What to work on. Quote the text word for word from the start of the items through the line that contains "marcha 14,4 puntos porcentuales a 4,0%", including that line.

_____

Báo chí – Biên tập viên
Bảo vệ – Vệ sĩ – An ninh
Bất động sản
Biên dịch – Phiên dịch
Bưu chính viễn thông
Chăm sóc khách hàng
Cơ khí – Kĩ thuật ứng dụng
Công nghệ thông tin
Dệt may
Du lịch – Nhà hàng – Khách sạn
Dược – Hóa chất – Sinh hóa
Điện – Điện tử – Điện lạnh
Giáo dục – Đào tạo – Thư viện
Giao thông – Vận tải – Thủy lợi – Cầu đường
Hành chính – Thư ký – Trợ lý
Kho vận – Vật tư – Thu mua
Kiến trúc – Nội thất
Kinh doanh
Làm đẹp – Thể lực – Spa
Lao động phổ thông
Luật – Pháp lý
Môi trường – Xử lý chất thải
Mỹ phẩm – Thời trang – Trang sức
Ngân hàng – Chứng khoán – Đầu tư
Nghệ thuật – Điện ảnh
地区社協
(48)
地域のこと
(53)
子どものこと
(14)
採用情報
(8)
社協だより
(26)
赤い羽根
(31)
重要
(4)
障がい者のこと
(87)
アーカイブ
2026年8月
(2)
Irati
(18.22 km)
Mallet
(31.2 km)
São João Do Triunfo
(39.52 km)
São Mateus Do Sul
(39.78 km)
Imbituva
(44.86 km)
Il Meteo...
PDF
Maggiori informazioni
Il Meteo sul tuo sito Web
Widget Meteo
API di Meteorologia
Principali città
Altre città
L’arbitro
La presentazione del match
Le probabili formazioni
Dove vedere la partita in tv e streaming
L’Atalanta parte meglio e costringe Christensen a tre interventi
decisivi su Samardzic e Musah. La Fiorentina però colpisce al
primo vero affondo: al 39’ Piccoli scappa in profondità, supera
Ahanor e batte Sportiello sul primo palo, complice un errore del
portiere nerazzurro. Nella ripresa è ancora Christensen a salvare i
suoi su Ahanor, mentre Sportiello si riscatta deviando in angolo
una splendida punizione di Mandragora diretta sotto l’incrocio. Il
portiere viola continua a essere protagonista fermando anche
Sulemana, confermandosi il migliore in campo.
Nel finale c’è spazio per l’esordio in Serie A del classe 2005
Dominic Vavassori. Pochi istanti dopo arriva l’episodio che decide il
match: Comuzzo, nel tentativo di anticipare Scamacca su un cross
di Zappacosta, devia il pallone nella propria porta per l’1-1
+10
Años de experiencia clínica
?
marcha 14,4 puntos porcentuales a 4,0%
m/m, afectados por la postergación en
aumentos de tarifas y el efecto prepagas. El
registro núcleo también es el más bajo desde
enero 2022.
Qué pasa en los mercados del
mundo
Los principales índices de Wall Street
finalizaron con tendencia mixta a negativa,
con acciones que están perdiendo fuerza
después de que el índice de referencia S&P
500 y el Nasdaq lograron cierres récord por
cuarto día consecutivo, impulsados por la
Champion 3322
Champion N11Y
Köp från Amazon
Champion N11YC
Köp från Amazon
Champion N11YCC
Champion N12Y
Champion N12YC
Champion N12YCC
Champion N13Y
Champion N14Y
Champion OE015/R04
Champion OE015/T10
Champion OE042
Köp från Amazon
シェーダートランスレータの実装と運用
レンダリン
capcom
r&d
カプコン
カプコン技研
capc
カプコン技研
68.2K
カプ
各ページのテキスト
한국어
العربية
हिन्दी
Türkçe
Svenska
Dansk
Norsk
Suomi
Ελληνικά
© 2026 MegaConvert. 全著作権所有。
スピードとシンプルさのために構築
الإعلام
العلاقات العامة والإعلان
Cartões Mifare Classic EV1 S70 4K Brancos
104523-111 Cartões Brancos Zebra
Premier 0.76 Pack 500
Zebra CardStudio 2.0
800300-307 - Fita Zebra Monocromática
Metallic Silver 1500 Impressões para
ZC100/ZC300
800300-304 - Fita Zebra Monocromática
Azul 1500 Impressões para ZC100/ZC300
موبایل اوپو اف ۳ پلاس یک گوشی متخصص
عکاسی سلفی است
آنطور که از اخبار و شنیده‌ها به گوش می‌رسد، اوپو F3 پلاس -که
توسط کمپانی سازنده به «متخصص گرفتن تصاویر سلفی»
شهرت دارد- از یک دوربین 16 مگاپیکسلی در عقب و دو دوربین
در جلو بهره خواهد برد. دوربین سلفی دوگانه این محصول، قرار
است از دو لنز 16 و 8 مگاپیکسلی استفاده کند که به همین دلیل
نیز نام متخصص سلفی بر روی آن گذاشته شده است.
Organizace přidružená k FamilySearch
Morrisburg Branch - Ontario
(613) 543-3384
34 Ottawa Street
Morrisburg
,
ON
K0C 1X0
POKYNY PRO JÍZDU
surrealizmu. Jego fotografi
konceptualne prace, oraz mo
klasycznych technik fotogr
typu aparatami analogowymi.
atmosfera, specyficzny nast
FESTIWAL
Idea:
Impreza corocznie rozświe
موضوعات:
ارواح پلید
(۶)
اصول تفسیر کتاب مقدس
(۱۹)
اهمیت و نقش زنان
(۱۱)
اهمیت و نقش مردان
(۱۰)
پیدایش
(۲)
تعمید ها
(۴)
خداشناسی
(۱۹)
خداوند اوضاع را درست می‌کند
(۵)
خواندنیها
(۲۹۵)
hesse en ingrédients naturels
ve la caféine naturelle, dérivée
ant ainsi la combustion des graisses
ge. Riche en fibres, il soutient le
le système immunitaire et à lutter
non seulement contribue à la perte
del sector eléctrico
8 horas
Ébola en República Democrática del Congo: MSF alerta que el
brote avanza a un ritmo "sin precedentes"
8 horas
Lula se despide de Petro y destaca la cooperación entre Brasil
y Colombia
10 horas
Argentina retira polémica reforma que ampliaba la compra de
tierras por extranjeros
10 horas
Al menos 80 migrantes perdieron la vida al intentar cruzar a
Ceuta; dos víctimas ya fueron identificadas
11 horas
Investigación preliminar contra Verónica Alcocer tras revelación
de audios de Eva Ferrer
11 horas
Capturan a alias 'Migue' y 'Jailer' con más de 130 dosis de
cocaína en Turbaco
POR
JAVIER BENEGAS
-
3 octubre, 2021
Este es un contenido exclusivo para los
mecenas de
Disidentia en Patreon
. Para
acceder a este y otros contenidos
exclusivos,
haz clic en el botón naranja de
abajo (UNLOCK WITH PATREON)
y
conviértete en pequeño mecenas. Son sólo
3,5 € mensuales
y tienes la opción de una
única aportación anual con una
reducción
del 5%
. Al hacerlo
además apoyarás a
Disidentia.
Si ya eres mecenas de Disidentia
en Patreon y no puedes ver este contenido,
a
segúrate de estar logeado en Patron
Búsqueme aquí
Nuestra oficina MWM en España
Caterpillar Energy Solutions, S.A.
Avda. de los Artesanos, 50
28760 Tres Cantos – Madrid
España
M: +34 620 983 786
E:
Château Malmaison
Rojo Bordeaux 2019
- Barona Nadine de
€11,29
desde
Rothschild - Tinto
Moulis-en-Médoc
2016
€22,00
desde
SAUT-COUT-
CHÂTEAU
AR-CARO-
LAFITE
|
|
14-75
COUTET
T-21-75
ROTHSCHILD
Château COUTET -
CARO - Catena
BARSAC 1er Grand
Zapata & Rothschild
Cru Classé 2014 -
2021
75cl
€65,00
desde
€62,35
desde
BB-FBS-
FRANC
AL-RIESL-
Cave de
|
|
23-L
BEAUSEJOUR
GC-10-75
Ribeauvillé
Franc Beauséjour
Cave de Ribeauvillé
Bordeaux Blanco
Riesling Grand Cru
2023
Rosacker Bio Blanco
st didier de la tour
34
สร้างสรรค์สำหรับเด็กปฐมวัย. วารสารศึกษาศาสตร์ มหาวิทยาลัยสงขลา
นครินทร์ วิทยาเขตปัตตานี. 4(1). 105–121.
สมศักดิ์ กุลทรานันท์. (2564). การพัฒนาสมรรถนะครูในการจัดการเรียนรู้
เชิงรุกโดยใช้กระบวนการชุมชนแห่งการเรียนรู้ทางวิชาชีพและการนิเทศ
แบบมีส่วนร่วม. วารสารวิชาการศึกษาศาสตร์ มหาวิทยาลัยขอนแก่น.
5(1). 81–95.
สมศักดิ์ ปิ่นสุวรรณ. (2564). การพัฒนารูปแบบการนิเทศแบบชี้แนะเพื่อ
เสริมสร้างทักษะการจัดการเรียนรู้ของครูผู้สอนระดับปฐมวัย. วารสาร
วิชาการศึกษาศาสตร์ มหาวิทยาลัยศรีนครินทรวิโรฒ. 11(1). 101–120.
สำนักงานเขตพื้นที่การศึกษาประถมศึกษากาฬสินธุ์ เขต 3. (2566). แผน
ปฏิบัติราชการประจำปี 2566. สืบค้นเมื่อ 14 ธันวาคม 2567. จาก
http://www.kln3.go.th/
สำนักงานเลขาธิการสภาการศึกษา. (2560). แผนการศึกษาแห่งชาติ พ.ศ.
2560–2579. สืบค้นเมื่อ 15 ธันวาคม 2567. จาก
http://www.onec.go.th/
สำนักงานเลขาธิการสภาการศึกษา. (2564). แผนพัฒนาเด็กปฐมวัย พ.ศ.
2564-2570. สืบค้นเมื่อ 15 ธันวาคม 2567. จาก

_____

Your response.
Báo chí – Biên tập viên
Bảo vệ – Vệ sĩ – An ninh
Bất động sản
Biên dịch – Phiên dịch
Bưu chính viễn thông
Chăm sóc khách hàng
Cơ khí – Kĩ thuật ứng dụng
Công nghệ thông tin
Dệt may
Du lịch – Nhà hàng – Khách sạn
Dược – Hóa chất – Sinh hóa
Điện – Điện tử – Điện lạnh
Giáo dục – Đào tạo – Thư viện
Giao thông – Vận tải – Thủy lợi – Cầu đường
Hành chính – Thư ký – Trợ lý
Kho vận – Vật tư – Thu mua
Kiến trúc – Nội thất
Kinh doanh
Làm đẹp – Thể lực – Spa
Lao động phổ thông
Luật – Pháp lý
Môi trường – Xử lý chất thải
Mỹ phẩm – Thời trang – Trang sức
Ngân hàng – Chứng khoán – Đầu tư
Nghệ thuật – Điện ảnh
地区社協
(48)
地域のこと
(53)
子どものこと
(14)
採用情報
(8)
社協だより
(26)
赤い羽根
(31)
重要
(4)
障がい者のこと
(87)
アーカイブ
2026年8月
(2)
Irati
(18.22 km)
Mallet
(31.2 km)
São João Do Triunfo
(39.52 km)
São Mateus Do Sul
(39.78 km)
Imbituva
(44.86 km)
Il Meteo...
PDF
Maggiori informazioni
Il Meteo sul tuo sito Web
Widget Meteo
API di Meteorologia
Principali città
Altre città
L’arbitro
La presentazione del match
Le probabili formazioni
Dove vedere la partita in tv e streaming
L’Atalanta parte meglio e costringe Christensen a tre interventi
decisivi su Samardzic e Musah. La Fiorentina però colpisce al
primo vero affondo: al 39’ Piccoli scappa in profondità, supera
Ahanor e batte Sportiello sul primo palo, complice un errore del
portiere nerazzurro. Nella ripresa è ancora Christensen a salvare i
suoi su Ahanor, mentre Sportiello si riscatta deviando in angolo
una splendida punizione di Mandragora diretta sotto l’incrocio. Il
portiere viola continua a essere protagonista fermando anche
Sulemana, confermandosi il migliore in campo.
Nel finale c’è spazio per l’esordio in Serie A del classe 2005
Dominic Vavassori. Pochi istanti dopo arriva l’episodio che decide il
match: Comuzzo, nel tentativo di anticipare Scamacca su un cross
di Zappacosta, devia il pallone nella propria porta per l’1-1
+10
Años de experiencia clínica
?
marcha 14,4 puntos porcentuales a 4,0%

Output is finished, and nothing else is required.